Judge Orders Due Process for 137 Deportees in El Salvador

Boasberg cites evidence that many of the men aren't tied to Venezuelan gang
By Newser Editors and Wire Services
Posted Jun 4, 2025 6:30 PM CDT
Judge: Let 137 Deportees Fight Deportation to El Salvador
Prisoners look out of their cell as Homeland Security Secretary Kristi Noem tours the Terrorist Confinement Center in Tecoluca, El Salvador, on March 26.   (AP Photo/Alex Brandon, File)

A federal judge ruled on Wednesday that the Trump administration must give more than 100 migrants sent to a notorious prison in El Salvador a chance to challenge their deportations. US District Chief Judge James Boasberg said people who were sent to the prison in March under an 18th-century wartime law haven't been able to formally contest the removals or allegations that they are members of the Venezuelan gang Tren de Aragua. He ordered the administration to work toward giving them a way to file those challenges, the AP reports.

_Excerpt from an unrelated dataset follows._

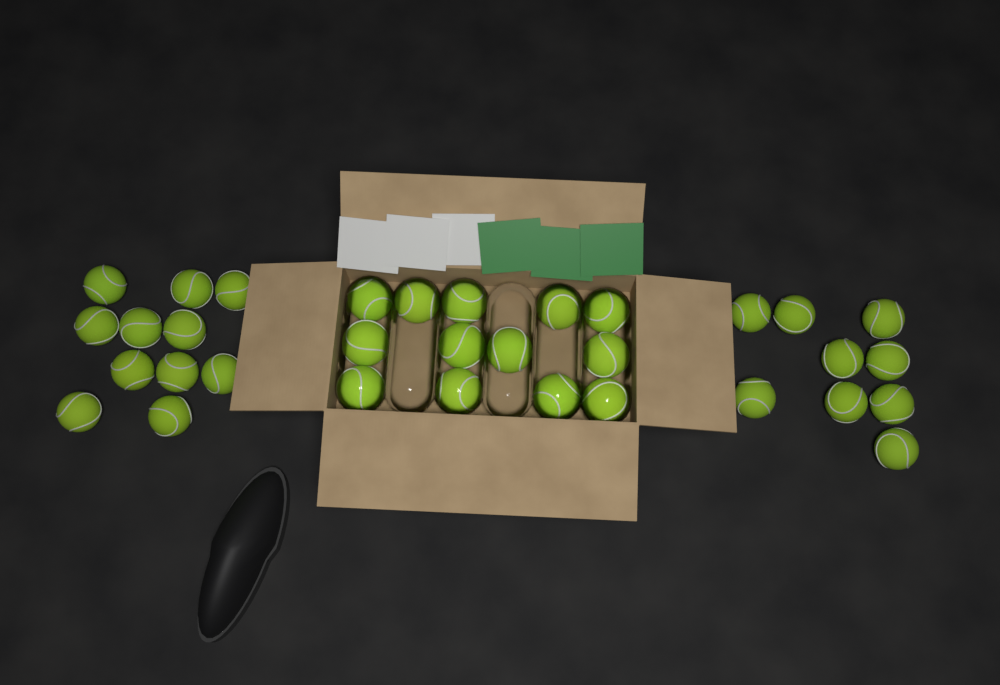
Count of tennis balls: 33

The judge wrote that "significant evidence" has surfaced indicating that many of the migrants imprisoned in El Salvador are not connected to the gang "and thus languish in a foreign prison on flimsy, even frivolous, accusations." Boasberg gave the administration one week to come up with a manner in which the "at least 137" people can make those claims, even while they're formally in the custody of El Salvador, per the AP. It's the latest turn in the monthslong legal saga over the fate of deportees imprisoned at El Salvador's notorious Terrorism Confinement Center.

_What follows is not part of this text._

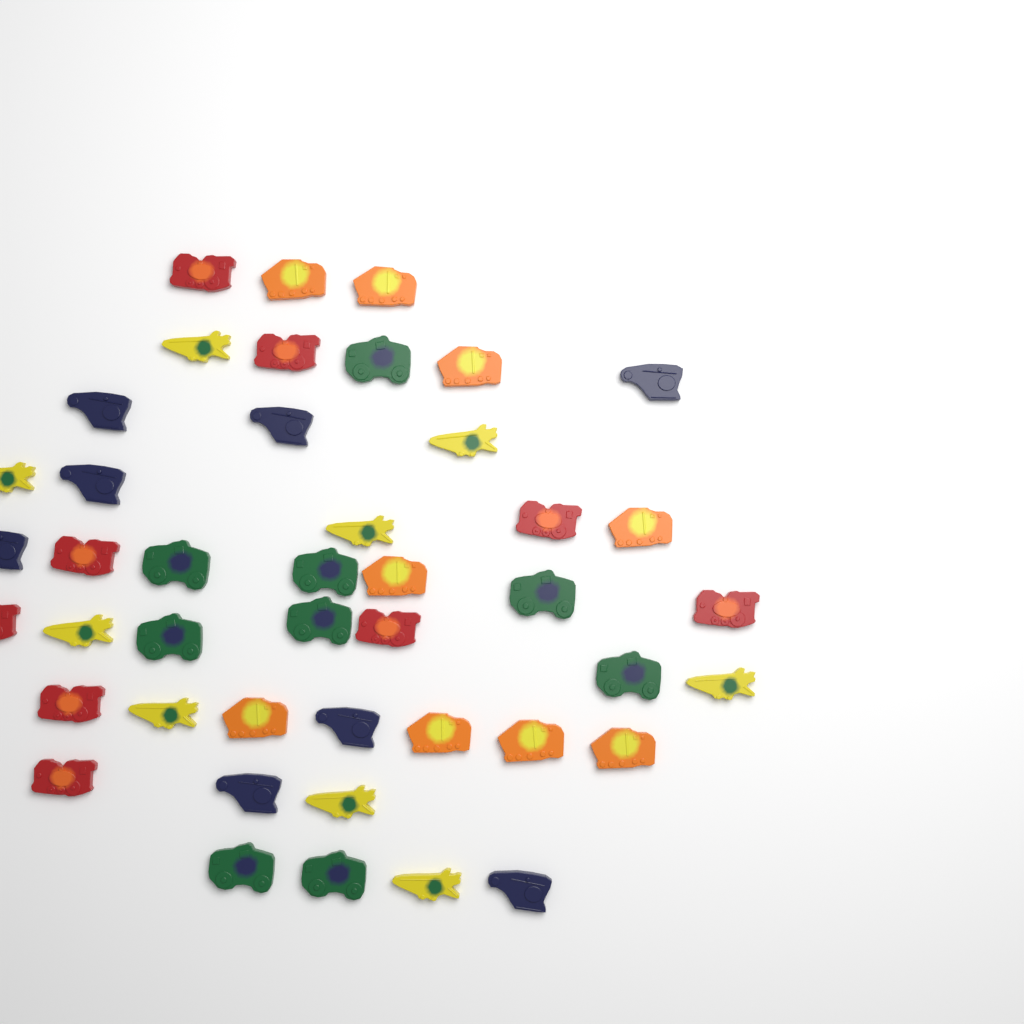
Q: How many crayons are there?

After Trump invoked the Alien Enemies Act of 1798 in March and prepared to fly planeloads of accused gang members to El Salvador and out of the jurisdiction of US courts, Boasberg ordered that the planes turn around. The demand was ignored. The US Supreme Court later ruled that anyone targeted under the act has the right to appeal to a judge to contest their designation as an enemy of the state. Boasberg, in his latest ruling, wrote that he was simply applying that principle to those who'd been removed.